4) Ausência de provas de descumprimento intencional
Deixando de lado a redação problemática das decisões e as medidas cautelares confusas, não há provas de que Bolsonaro tenha violado as restrições de forma intencional. Em uma decisão, Moraes afirma que era evidente que Bolsonaro estava proibido de dar entrevistas se fossem divulgadas nas redes sociais; na seguinte, diz que nunca o proibiu de conceder entrevistas ou de fazer discursos, privados ou públicos — exatamente o que havia feito.
Na decisão que decretou a prisão, Moraes acusa Bolsonaro de “instrumentalizar” discurso público com material pré-fabricado para posterior publicação em redes sociais por terceiros previamente coordenados.
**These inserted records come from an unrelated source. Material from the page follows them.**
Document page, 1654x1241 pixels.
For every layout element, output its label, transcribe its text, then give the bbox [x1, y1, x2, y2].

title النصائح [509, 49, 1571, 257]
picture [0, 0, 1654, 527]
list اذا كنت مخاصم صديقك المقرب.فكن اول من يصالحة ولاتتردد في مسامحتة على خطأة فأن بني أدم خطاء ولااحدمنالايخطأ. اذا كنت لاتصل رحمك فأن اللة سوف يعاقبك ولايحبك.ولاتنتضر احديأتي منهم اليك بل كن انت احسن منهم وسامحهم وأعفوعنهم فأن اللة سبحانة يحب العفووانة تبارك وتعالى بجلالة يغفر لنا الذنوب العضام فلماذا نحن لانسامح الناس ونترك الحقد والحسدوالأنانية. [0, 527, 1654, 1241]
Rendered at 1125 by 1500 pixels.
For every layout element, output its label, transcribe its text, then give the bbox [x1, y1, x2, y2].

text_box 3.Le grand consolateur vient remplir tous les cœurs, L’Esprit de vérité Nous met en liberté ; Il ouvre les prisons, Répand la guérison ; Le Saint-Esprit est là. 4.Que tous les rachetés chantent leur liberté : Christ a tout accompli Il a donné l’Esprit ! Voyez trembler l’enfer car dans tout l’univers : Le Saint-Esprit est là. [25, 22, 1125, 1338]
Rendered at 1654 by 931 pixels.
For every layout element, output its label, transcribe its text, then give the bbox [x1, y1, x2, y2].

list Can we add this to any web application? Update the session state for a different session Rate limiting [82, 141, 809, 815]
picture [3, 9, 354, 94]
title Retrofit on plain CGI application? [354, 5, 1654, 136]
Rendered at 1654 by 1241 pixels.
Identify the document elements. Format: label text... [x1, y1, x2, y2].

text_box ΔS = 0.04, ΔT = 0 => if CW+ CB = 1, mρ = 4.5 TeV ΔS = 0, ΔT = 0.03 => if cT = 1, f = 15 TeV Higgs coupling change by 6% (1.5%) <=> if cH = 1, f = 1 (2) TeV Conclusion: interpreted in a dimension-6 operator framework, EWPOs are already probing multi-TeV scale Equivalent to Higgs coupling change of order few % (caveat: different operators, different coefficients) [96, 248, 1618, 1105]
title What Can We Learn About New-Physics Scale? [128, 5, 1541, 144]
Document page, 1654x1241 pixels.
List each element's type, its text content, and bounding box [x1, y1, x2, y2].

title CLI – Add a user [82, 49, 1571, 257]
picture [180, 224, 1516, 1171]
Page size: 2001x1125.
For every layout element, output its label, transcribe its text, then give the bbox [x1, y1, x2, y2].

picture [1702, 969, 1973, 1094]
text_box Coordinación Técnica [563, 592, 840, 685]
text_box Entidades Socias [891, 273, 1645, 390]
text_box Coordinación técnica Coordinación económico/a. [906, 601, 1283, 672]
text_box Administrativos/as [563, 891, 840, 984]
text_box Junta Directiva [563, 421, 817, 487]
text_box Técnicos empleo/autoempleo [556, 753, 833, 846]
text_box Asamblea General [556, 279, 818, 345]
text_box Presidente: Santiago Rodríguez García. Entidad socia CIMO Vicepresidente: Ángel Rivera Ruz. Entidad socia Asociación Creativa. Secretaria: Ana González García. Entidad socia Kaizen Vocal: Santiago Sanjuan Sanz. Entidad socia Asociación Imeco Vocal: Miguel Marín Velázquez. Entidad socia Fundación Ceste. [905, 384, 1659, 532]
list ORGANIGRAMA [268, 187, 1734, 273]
Qual é a prova disso? Nenhuma. Moraes não apresenta sequer uma linha que fundamente essa acusação. A decisão é baseada em suposições e impressões pessoais do ministro, que parece considerar como prova o simples fato de o discurso de Bolsonaro ter sido postado por seu filho Flávio e pelo aliado Nikolas Ferreira.
Basta dizer “a justiça não é tola”. Não, ela é astuta como as serpentes. Para Moraes, não são necessárias provas: basta que o investigado faça algo que ele desaprove para que encontre uma forma de incriminá-lo. A coerência foi para o brejo: Moraes diz que Bolsonaro endossa os ataques do povo ao STF, mas ninguém do povo é investigado… então por que Bolsonaro seria?
Outra incoerência: o fato de que Flávio Bolsonaro apagou a postagem usada para prender Bolsonaro, o que foi um claro sinal de medo da interpretação que a corte poderia dar à ação, tornou-se para Moraes uma tentativa de ocultar a suposta violação - um argumento ridículo, pois a imprensa já havia noticiado a postagem. É o já infame “use sua criatividade”.
Agora, Bolsonaro está preso, incomunicável, censurado e silenciado de todas as formas — como nunca antes ocorreu na história deste país, e certamente não durante a Lava Jato com Lula. Um silenciamento que não ajuda o processo, mas ajuda outra coisa: a enfraquecer a direita nas eleições de 2026, por meio da neutralização forçada e injustificada do seu maior cabo eleitoral.
E ainda há quem diga que o Brasil é uma democracia. Me poupem.